>>>>>

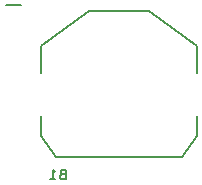
<source format=gbr>
G04 EAGLE Gerber RS-274X export*
G75*
%MOMM*%
%FSLAX34Y34*%
%LPD*%
%INSilkscreen Bottom*%
%IPPOS*%
%AMOC8*
5,1,8,0,0,1.08239X$1,22.5*%
G01*
%ADD10C,0.203200*%


D10*
X199390Y152400D02*
X186690Y134620D01*
X80010Y134620D01*
X67310Y152400D01*
X67310Y228600D02*
X107950Y257810D01*
X158750Y257810D01*
X199390Y228600D01*
X67310Y168910D02*
X67310Y152400D01*
X199390Y152400D02*
X199390Y168910D01*
X67310Y205740D02*
X67310Y228600D01*
X199390Y228600D02*
X199390Y205740D01*
X88484Y119872D02*
X86226Y119872D01*
X86133Y119870D01*
X86040Y119864D01*
X85947Y119855D01*
X85854Y119841D01*
X85763Y119824D01*
X85672Y119803D01*
X85582Y119778D01*
X85493Y119750D01*
X85405Y119718D01*
X85319Y119682D01*
X85234Y119643D01*
X85151Y119600D01*
X85070Y119554D01*
X84991Y119504D01*
X84914Y119452D01*
X84839Y119396D01*
X84767Y119337D01*
X84697Y119275D01*
X84629Y119211D01*
X84565Y119143D01*
X84503Y119073D01*
X84444Y119001D01*
X84388Y118926D01*
X84336Y118849D01*
X84286Y118770D01*
X84240Y118689D01*
X84197Y118606D01*
X84158Y118521D01*
X84122Y118435D01*
X84090Y118347D01*
X84062Y118258D01*
X84037Y118168D01*
X84016Y118077D01*
X83999Y117986D01*
X83985Y117893D01*
X83976Y117800D01*
X83970Y117707D01*
X83968Y117614D01*
X83970Y117521D01*
X83976Y117428D01*
X83985Y117335D01*
X83999Y117242D01*
X84016Y117151D01*
X84037Y117060D01*
X84062Y116970D01*
X84090Y116881D01*
X84122Y116793D01*
X84158Y116707D01*
X84197Y116622D01*
X84240Y116539D01*
X84286Y116458D01*
X84336Y116379D01*
X84388Y116302D01*
X84444Y116227D01*
X84503Y116155D01*
X84565Y116085D01*
X84629Y116017D01*
X84697Y115953D01*
X84767Y115891D01*
X84839Y115832D01*
X84914Y115776D01*
X84991Y115724D01*
X85070Y115674D01*
X85151Y115628D01*
X85234Y115585D01*
X85319Y115546D01*
X85405Y115510D01*
X85493Y115478D01*
X85582Y115450D01*
X85672Y115425D01*
X85763Y115404D01*
X85854Y115387D01*
X85947Y115373D01*
X86040Y115364D01*
X86133Y115358D01*
X86226Y115356D01*
X88484Y115356D01*
X88484Y123484D01*
X86226Y123484D01*
X86143Y123482D01*
X86059Y123476D01*
X85976Y123467D01*
X85894Y123453D01*
X85813Y123436D01*
X85732Y123415D01*
X85652Y123390D01*
X85574Y123362D01*
X85497Y123330D01*
X85421Y123295D01*
X85347Y123256D01*
X85275Y123213D01*
X85205Y123168D01*
X85138Y123119D01*
X85072Y123067D01*
X85009Y123013D01*
X84949Y122955D01*
X84891Y122895D01*
X84837Y122832D01*
X84785Y122766D01*
X84736Y122699D01*
X84691Y122629D01*
X84648Y122557D01*
X84609Y122483D01*
X84574Y122407D01*
X84542Y122330D01*
X84514Y122252D01*
X84489Y122172D01*
X84468Y122091D01*
X84451Y122010D01*
X84437Y121928D01*
X84428Y121845D01*
X84422Y121761D01*
X84420Y121678D01*
X84422Y121595D01*
X84428Y121511D01*
X84437Y121428D01*
X84451Y121346D01*
X84468Y121265D01*
X84489Y121184D01*
X84514Y121104D01*
X84542Y121026D01*
X84574Y120949D01*
X84609Y120873D01*
X84648Y120799D01*
X84691Y120727D01*
X84736Y120657D01*
X84785Y120590D01*
X84837Y120524D01*
X84891Y120461D01*
X84949Y120401D01*
X85009Y120343D01*
X85072Y120289D01*
X85138Y120237D01*
X85205Y120188D01*
X85275Y120143D01*
X85347Y120100D01*
X85421Y120061D01*
X85497Y120026D01*
X85574Y119994D01*
X85652Y119966D01*
X85732Y119941D01*
X85813Y119920D01*
X85894Y119903D01*
X85976Y119889D01*
X86059Y119880D01*
X86143Y119874D01*
X86226Y119872D01*
X79882Y121678D02*
X77624Y123484D01*
X77624Y115356D01*
X79882Y115356D02*
X75366Y115356D01*
X50800Y262890D02*
X38100Y262890D01*
M02*

</source>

<<<<<

* PROBLEM STATEMENT: All the records need to be set down word for word, with the images left out.

* SOLUTION BELOW:
<source format=gbr>
G04 EAGLE Gerber RS-274X export*
G75*
%MOMM*%
%FSLAX34Y34*%
%LPD*%
%INSilkscreen Bottom*%
%IPPOS*%
%AMOC8*
5,1,8,0,0,1.08239X$1,22.5*%
G01*
%ADD10C,0.203200*%


D10*
X199390Y152400D02*
X186690Y134620D01*
X80010Y134620D01*
X67310Y152400D01*
X67310Y228600D02*
X107950Y257810D01*
X158750Y257810D01*
X199390Y228600D01*
X67310Y168910D02*
X67310Y152400D01*
X199390Y152400D02*
X199390Y168910D01*
X67310Y205740D02*
X67310Y228600D01*
X199390Y228600D02*
X199390Y205740D01*
X88484Y119872D02*
X86226Y119872D01*
X86133Y119870D01*
X86040Y119864D01*
X85947Y119855D01*
X85854Y119841D01*
X85763Y119824D01*
X85672Y119803D01*
X85582Y119778D01*
X85493Y119750D01*
X85405Y119718D01*
X85319Y119682D01*
X85234Y119643D01*
X85151Y119600D01*
X85070Y119554D01*
X84991Y119504D01*
X84914Y119452D01*
X84839Y119396D01*
X84767Y119337D01*
X84697Y119275D01*
X84629Y119211D01*
X84565Y119143D01*
X84503Y119073D01*
X84444Y119001D01*
X84388Y118926D01*
X84336Y118849D01*
X84286Y118770D01*
X84240Y118689D01*
X84197Y118606D01*
X84158Y118521D01*
X84122Y118435D01*
X84090Y118347D01*
X84062Y118258D01*
X84037Y118168D01*
X84016Y118077D01*
X83999Y117986D01*
X83985Y117893D01*
X83976Y117800D01*
X83970Y117707D01*
X83968Y117614D01*
X83970Y117521D01*
X83976Y117428D01*
X83985Y117335D01*
X83999Y117242D01*
X84016Y117151D01*
X84037Y117060D01*
X84062Y116970D01*
X84090Y116881D01*
X84122Y116793D01*
X84158Y116707D01*
X84197Y116622D01*
X84240Y116539D01*
X84286Y116458D01*
X84336Y116379D01*
X84388Y116302D01*
X84444Y116227D01*
X84503Y116155D01*
X84565Y116085D01*
X84629Y116017D01*
X84697Y115953D01*
X84767Y115891D01*
X84839Y115832D01*
X84914Y115776D01*
X84991Y115724D01*
X85070Y115674D01*
X85151Y115628D01*
X85234Y115585D01*
X85319Y115546D01*
X85405Y115510D01*
X85493Y115478D01*
X85582Y115450D01*
X85672Y115425D01*
X85763Y115404D01*
X85854Y115387D01*
X85947Y115373D01*
X86040Y115364D01*
X86133Y115358D01*
X86226Y115356D01*
X88484Y115356D01*
X88484Y123484D01*
X86226Y123484D01*
X86143Y123482D01*
X86059Y123476D01*
X85976Y123467D01*
X85894Y123453D01*
X85813Y123436D01*
X85732Y123415D01*
X85652Y123390D01*
X85574Y123362D01*
X85497Y123330D01*
X85421Y123295D01*
X85347Y123256D01*
X85275Y123213D01*
X85205Y123168D01*
X85138Y123119D01*
X85072Y123067D01*
X85009Y123013D01*
X84949Y122955D01*
X84891Y122895D01*
X84837Y122832D01*
X84785Y122766D01*
X84736Y122699D01*
X84691Y122629D01*
X84648Y122557D01*
X84609Y122483D01*
X84574Y122407D01*
X84542Y122330D01*
X84514Y122252D01*
X84489Y122172D01*
X84468Y122091D01*
X84451Y122010D01*
X84437Y121928D01*
X84428Y121845D01*
X84422Y121761D01*
X84420Y121678D01*
X84422Y121595D01*
X84428Y121511D01*
X84437Y121428D01*
X84451Y121346D01*
X84468Y121265D01*
X84489Y121184D01*
X84514Y121104D01*
X84542Y121026D01*
X84574Y120949D01*
X84609Y120873D01*
X84648Y120799D01*
X84691Y120727D01*
X84736Y120657D01*
X84785Y120590D01*
X84837Y120524D01*
X84891Y120461D01*
X84949Y120401D01*
X85009Y120343D01*
X85072Y120289D01*
X85138Y120237D01*
X85205Y120188D01*
X85275Y120143D01*
X85347Y120100D01*
X85421Y120061D01*
X85497Y120026D01*
X85574Y119994D01*
X85652Y119966D01*
X85732Y119941D01*
X85813Y119920D01*
X85894Y119903D01*
X85976Y119889D01*
X86059Y119880D01*
X86143Y119874D01*
X86226Y119872D01*
X79882Y121678D02*
X77624Y123484D01*
X77624Y115356D01*
X79882Y115356D02*
X75366Y115356D01*
X50800Y262890D02*
X38100Y262890D01*
M02*

</source>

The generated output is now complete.